
 

Stefano Araldi

 

8 Responses

  1. Articolo interessante e coinvolgente. Sono d’accordo con l’autore il limite invisibile tra l’uomo e il mondo animale va comunque sempre rispettato per consentire ad ognuno una pacifica convivenza.

  2. Articolo ben strutturato che descrive in modo molto particolareggiato le condizioni che purtroppo hanno portato Tim ed Andie alla loro tragica scomparsa nel desiderio, forse utopico, come afferma l’autore, convivere con una specie di animali così potenzialmente aggressiva.

  3. Complimenti dottore!
    Una storia dai contenuti agghiaccianti che appassiona perché fa un’analisi corretta di quella mentalità animalista che, per tutelare certe specie animali, mette a rischio
    la vita stessa dell’uomo.
    Concordo pienamente con la sua conclusione e la ringrazio per l’aspetto educativo dell’articolo.

_Consegna 1_. Aggiorna il passaggio dei commenti all’articolo che va da "8 Responses" fino a "l’aspetto educativo dell’articolo." compreso, mettendo "inquietanti" al posto di "agghiaccianti".
_Consegna 2_. Prosegui, per favore, i commenti all’articolo dal punto in cui si fermano.

_Materiale fornito_.

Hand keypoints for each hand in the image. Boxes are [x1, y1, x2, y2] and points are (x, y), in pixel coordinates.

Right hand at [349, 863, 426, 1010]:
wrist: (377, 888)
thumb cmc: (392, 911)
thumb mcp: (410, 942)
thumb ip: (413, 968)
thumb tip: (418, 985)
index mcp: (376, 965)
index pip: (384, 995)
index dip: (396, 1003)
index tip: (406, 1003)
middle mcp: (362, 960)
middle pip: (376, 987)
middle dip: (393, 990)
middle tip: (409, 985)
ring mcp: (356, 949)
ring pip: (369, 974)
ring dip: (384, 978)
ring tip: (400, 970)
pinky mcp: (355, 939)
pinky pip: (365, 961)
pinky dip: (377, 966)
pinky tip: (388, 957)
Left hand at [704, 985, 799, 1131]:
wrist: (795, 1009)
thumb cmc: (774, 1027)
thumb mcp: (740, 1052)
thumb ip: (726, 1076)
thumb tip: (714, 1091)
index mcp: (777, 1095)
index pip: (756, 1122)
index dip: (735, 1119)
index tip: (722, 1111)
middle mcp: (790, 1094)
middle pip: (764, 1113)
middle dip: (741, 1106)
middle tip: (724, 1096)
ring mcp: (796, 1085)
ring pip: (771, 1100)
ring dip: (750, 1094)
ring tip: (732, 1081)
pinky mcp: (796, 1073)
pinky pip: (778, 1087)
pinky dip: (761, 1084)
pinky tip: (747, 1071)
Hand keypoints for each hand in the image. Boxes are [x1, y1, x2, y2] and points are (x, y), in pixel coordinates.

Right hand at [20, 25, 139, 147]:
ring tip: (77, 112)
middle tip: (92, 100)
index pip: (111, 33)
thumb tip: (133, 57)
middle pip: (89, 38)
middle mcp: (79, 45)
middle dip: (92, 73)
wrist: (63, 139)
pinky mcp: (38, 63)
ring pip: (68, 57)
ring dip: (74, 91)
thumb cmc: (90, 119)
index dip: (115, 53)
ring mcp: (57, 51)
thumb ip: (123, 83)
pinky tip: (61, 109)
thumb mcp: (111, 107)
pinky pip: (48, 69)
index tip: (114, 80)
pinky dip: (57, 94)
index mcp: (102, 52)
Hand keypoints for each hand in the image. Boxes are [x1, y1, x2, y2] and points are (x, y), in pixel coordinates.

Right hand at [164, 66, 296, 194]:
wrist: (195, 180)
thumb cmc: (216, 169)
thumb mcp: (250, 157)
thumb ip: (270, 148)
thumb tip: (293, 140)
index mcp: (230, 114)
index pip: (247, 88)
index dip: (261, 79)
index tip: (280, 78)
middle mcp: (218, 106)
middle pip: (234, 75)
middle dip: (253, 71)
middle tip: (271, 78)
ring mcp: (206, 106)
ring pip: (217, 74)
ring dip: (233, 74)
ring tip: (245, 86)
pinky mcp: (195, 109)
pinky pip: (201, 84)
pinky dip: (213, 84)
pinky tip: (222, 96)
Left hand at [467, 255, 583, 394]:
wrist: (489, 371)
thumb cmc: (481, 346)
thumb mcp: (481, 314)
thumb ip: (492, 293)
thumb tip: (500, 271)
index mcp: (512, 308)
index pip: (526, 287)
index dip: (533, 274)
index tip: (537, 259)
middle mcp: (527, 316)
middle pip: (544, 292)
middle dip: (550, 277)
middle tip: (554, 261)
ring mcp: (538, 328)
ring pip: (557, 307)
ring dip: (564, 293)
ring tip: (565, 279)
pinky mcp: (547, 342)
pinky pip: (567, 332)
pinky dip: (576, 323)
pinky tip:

_Risposta 1_.
8 Responses

  1. Articolo interessante e coinvolgente. Sono d’accordo con l’autore il limite invisibile tra l’uomo e il mondo animale va comunque sempre rispettato per consentire ad ognuno una pacifica convivenza.

  2. Articolo ben strutturato che descrive in modo molto particolareggiato le condizioni che purtroppo hanno portato Tim ed Andie alla loro tragica scomparsa nel desiderio, forse utopico, come afferma l’autore, convivere con una specie di animali così potenzialmente aggressiva.

  3. Complimenti dottore!
    Una storia dai contenuti inquietanti che appassiona perché fa un’analisi corretta di quella mentalità animalista che, per tutelare certe specie animali, mette a rischio
    la vita stessa dell’uomo.
    Concordo pienamente con la sua conclusione e la ringrazio per l’aspetto educativo dell’articolo.

_Risposta 2_.
  4. La solita puntuale analisi del dottore che condivido parola x parola.Sono due mondi che non si possono confondere fra loro. Nel rispetto totale non sopporto che la morte di un orso susciti più commozione di chi, legittimamente, si fa un giro nei boschi e viene sbranato. Diciamolo alla signora Brambilla e a chi come lei non sa discernere … Bravissimo il dottore che fa anche un’opera educativa!!!

  5. Articolo di grande attualità, come sempre, e di altissimo spessore.
    L’uomo e la natura hanno convissuto per milioni di anni senza che nessuno dei due dovesse soccombere o prevaricare. Lo stesso passato preistorico ci dovrebbe aver insegnato che l’uomo non può domare la natura, che si addomesticano animali in grado di essere addomesticati, che la vita si è evoluta grazie all’abilità di trovare l’equilibrio giusto e di sapersi adattare all’ambiente circostante, certo, anche nel rispetto di chi nella natura vi era da molto prima di noi, ma trovando i giusti mezzi per “viverlo” ove e come possibile.
    E invece l’uomo si è imposto su tutto… Sui ritmi, sui processi, sui percorsi, arrivando addirittura a modificare habitat e abitudini di animali che da milioni di anni avevano già tracciato i loro confini.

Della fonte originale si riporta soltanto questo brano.